Each line in the data must be reproduced as written, except for any picture.

——

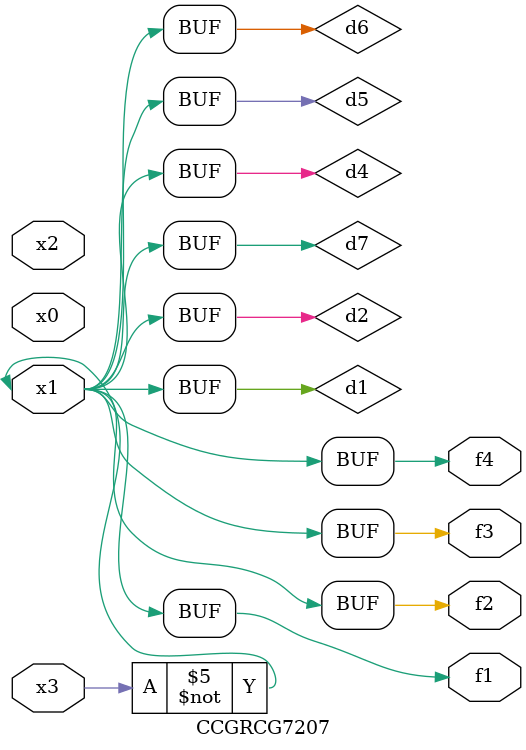
<source format=v>
module CCGRCG7207(
	input x0, x1, x2, x3,
	output f1, f2, f3, f4
);

	wire d1, d2, d3, d4, d5, d6, d7;

	not (d1, x3);
	buf (d2, x1);
	xnor (d3, d1, d2);
	nor (d4, d1);
	buf (d5, d1, d2);
	buf (d6, d4, d5);
	nand (d7, d4);
	assign f1 = d6;
	assign f2 = d7;
	assign f3 = d6;
	assign f4 = d6;
endmodule

</source>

——

# Answer section
<source format=v>
module CCGRCG7207(
	input x0, x1, x2, x3,
	output f1, f2, f3, f4
);

	wire d1, d2, d3, d4, d5, d6, d7;

	not (d1, x3);
	buf (d2, x1);
	xnor (d3, d1, d2);
	nor (d4, d1);
	buf (d5, d1, d2);
	buf (d6, d4, d5);
	nand (d7, d4);
	assign f1 = d6;
	assign f2 = d7;
	assign f3 = d6;
	assign f4 = d6;
endmodule

</source>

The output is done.